Впрочем, эта созвучность  со словом «купавый» может быть, конечно, и просто совпадением. Во что мне, однако, совсем не верится, - это в возможность случайного совпадения «купальского дня» с днем Предтечи. Слишком мала вероятность такой случайности, и я практически уверен, что сезонное празднество, исток которого связан с «купаленкой» или чем-то подобным, было в христианские времена сдвинуто и приурочено к календарной дате дня Иоанна Крестителя, благодаря созвучию «купаленки» с народным способом именования этого святого. Термин «Купало», что общеизвестно, в православную эпоху существовал не сам по себе, а сопровождал христианское имя «Иван», и я не открою Америку, высказав столь же общеизвестную мысль о том, что Иван Купало (или Купала) - это народное прозвище Иоанна Крестителя. Народная этимология сблизила и отождествила и без того почти тождественные в физическом плане КРЕЩЕНИЕ и КУПАНИЕ, тем более, что и крестильный сосуд зовется «купелью». И в те относительно поздние времена, когда создавался источник, в котором Купало назван бесом, - Густынская летопись, - этот Купало уже давно был Иваном, т. е. данный термин в той мере, в какой вообще был именем, давно прошел все фазы народно-этимологического переосмысления; и к чему бы ни восходила первооснова этого празднества и сколь бы ни была неблагочестива с церковной точки зрения его обрядовая сторона, сам-то Купало был пусть нетрадиционно именуемым, но все же христианским святым. И ни один церковный автор, знай он об этом, ни в коем случае не назвал бы святого бесом, даже осуждая народную форму празднования его дня.
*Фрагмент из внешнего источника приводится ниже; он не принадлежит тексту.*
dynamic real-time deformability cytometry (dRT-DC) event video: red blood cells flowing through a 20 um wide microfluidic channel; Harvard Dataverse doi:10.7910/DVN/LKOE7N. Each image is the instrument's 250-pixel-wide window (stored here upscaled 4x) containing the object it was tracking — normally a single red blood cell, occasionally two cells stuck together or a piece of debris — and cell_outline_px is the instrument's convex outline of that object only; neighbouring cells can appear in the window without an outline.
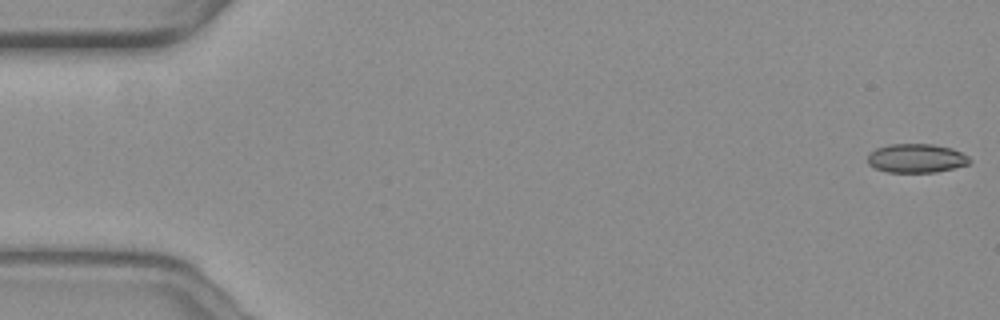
{"species": "common noctule bat (a hibernating species)", "species_latin": "Nyctalus noctula", "temperature_condition": "warm", "stored_images_in_passage": 50, "camera_frame_rate_fps": 3000, "um_per_image_px": 0.085, "animal": {"sex": "female", "body_mass_g": 19.3, "forearm_length_mm": 54.1}, "frame": {"image": 1, "passage_image": 1, "time_ms": 0.0, "image_size_px": [1000, 320], "cell_outline_px": [[972, 160], [968, 164], [936, 172], [888, 172], [876, 168], [868, 164], [868, 156], [876, 148], [892, 144], [932, 144], [952, 148], [968, 156]], "centroid_in_image_um": [77.9, 13.45], "position_along_channel_um": 7.1, "area_um2": 16.99}}
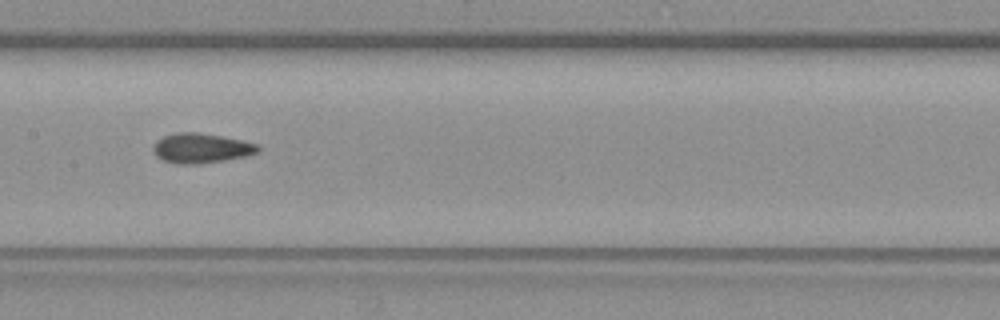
{"frame": {"image": 2, "passage_image": 28, "time_ms": 9.0, "image_size_px": [1000, 320], "cell_outline_px": [[260, 148], [256, 152], [244, 156], [224, 160], [200, 164], [176, 164], [164, 160], [156, 156], [152, 148], [156, 140], [164, 136], [176, 132], [200, 132], [240, 140], [256, 144]], "centroid_in_image_um": [17.03, 12.59], "position_along_channel_um": 190.4, "area_um2": 18.03}}
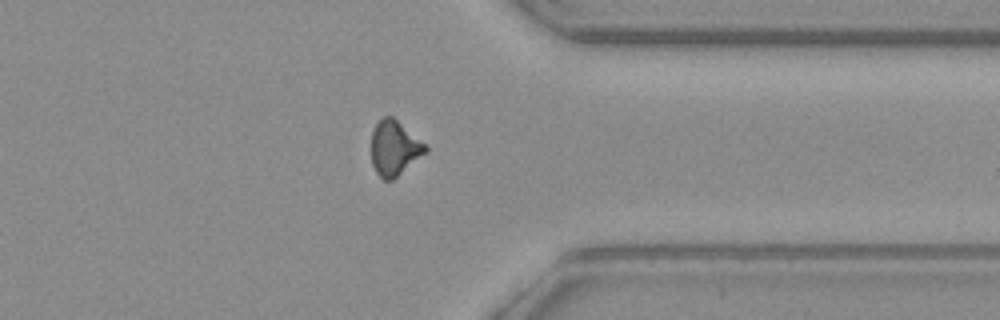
{"frame": {"image": 3, "passage_image": 44, "time_ms": 14.333, "image_size_px": [1000, 320], "cell_outline_px": [[428, 152], [392, 180], [384, 180], [376, 172], [372, 164], [372, 132], [376, 124], [384, 116], [392, 116], [424, 144], [428, 148]], "centroid_in_image_um": [33.52, 12.61], "position_along_channel_um": 377.9, "area_um2": 16.99}}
Эта история с Купалой прекрасно иллюстрирует то, о чем мы уже говорили: элитарная часть духовенства - а православные писатели принадлежали именно к ней, - была плохо знакома с народными верованиями и обычаями, и особенно верить им не приходится. Поэтому уже здесь отмечу, что наличие в церковных списках, например, Перуна вовсе не обязательно означает конкретный культ: «Перун» был обобщенным символом язычества, так же, как Молох и Ваал для библейских пророков...
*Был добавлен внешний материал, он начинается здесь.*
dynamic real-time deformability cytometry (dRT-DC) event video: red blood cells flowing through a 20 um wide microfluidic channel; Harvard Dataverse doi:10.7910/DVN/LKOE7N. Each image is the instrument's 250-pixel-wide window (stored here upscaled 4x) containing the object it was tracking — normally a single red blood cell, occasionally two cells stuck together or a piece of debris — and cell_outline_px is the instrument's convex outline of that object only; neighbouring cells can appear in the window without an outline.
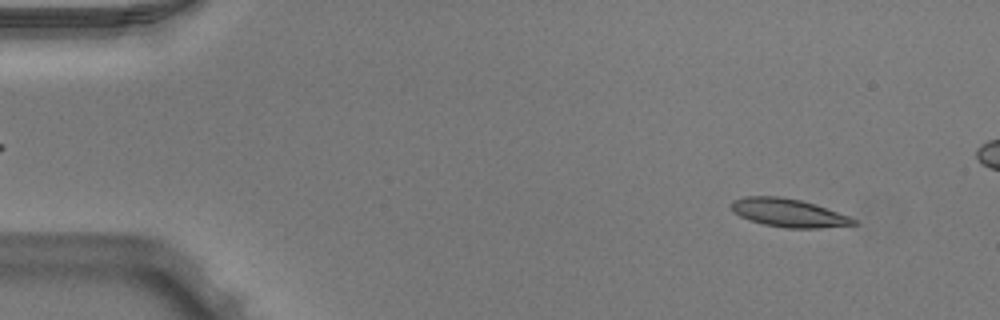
{"species": "Egyptian fruit bat (a non-hibernating species)", "species_latin": "Rousettus aegyptiacus", "temperature_condition": "warm", "stored_images_in_passage": 51, "camera_frame_rate_fps": 3000, "um_per_image_px": 0.085, "animal": {"sex": "male"}, "frame": {"image": 1, "passage_image": 4, "time_ms": 1.0, "image_size_px": [1000, 320], "cell_outline_px": [[856, 224], [820, 228], [784, 228], [764, 224], [740, 216], [732, 208], [732, 200], [744, 196], [780, 196], [800, 200], [816, 204], [848, 216], [856, 220]], "centroid_in_image_um": [67.03, 18.08], "position_along_channel_um": 18.0, "area_um2": 19.88}}
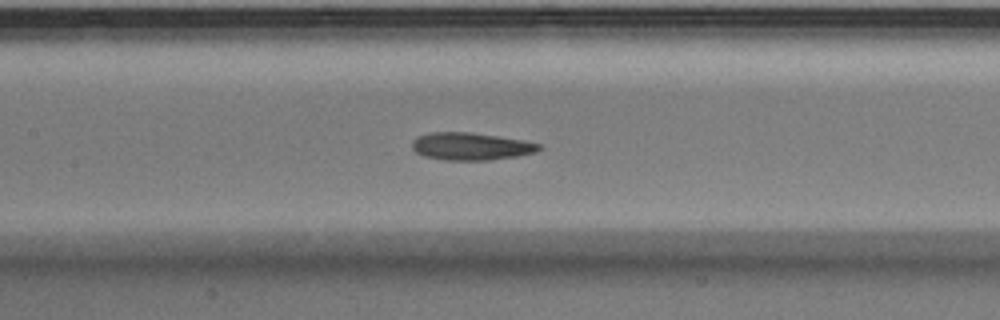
{"frame": {"image": 2, "passage_image": 23, "time_ms": 7.333, "image_size_px": [1000, 320], "cell_outline_px": [[544, 148], [536, 152], [516, 156], [488, 160], [444, 160], [424, 156], [416, 152], [412, 148], [412, 140], [416, 136], [428, 132], [472, 132], [524, 140], [544, 144]], "centroid_in_image_um": [40.05, 12.43], "position_along_channel_um": 167.4, "area_um2": 20.63}}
Большую часть имен, связанных с теми или иными карнавальными действами, Б. Рыбаков тоже не считает именами божеств. Тем не менее он не разделяет этого скептицизма в отношении персонажа с хорошо известным читателю именем ЯРИЛО. На некоторых народных празднествах это было карнавальное олицетворение солнца, и роль его играл специально наряженный молодой парень; (47) Рыбаков же в своей книге описывает так называемые «похороны Ярилы», в рамках которого именуемую так куклу старика с огромным фаллосом «хоронили» с шутками и смехом. Исследователь считает, что Ярило был богом плодородия и что его «похороны», которые совершались тогда, когда зерно уже колосилось, символизировали то, что его «ярь» (плодовитость) выполнила свое назначение и уже не нужна оплодотворенной и «понесшей» земле. (48) Дело, однако, в том, что, будь этот Ярило божеством, отношение к нему было бы, наверное, куда более почтительным, и обряды, связанные с ним, не носили бы характер комически-фарсовый: ведь его сила понадобится и через год, и позже, а он, если его так бесцеремонно вышучивать, возьмет и рассердится, и тогда на следующий раз урожая не жди... Не похожа эта связанная с Ярилой практика на поклонение. Отмечу, правда, что Рыбаков, интерпретируя Ярилу как божество, ссылается еще на то, что у БАЛТИЙСКИХ славян был бог по имени ЯРОВИТ; но если корень тут и один, что это доказывает? Например, в древнееврейском же языке слово «мелех» , однокоренное финикийскому «молох», - просто «царь». Этнически родственные народы не всегда исповедуют одни и те же культы.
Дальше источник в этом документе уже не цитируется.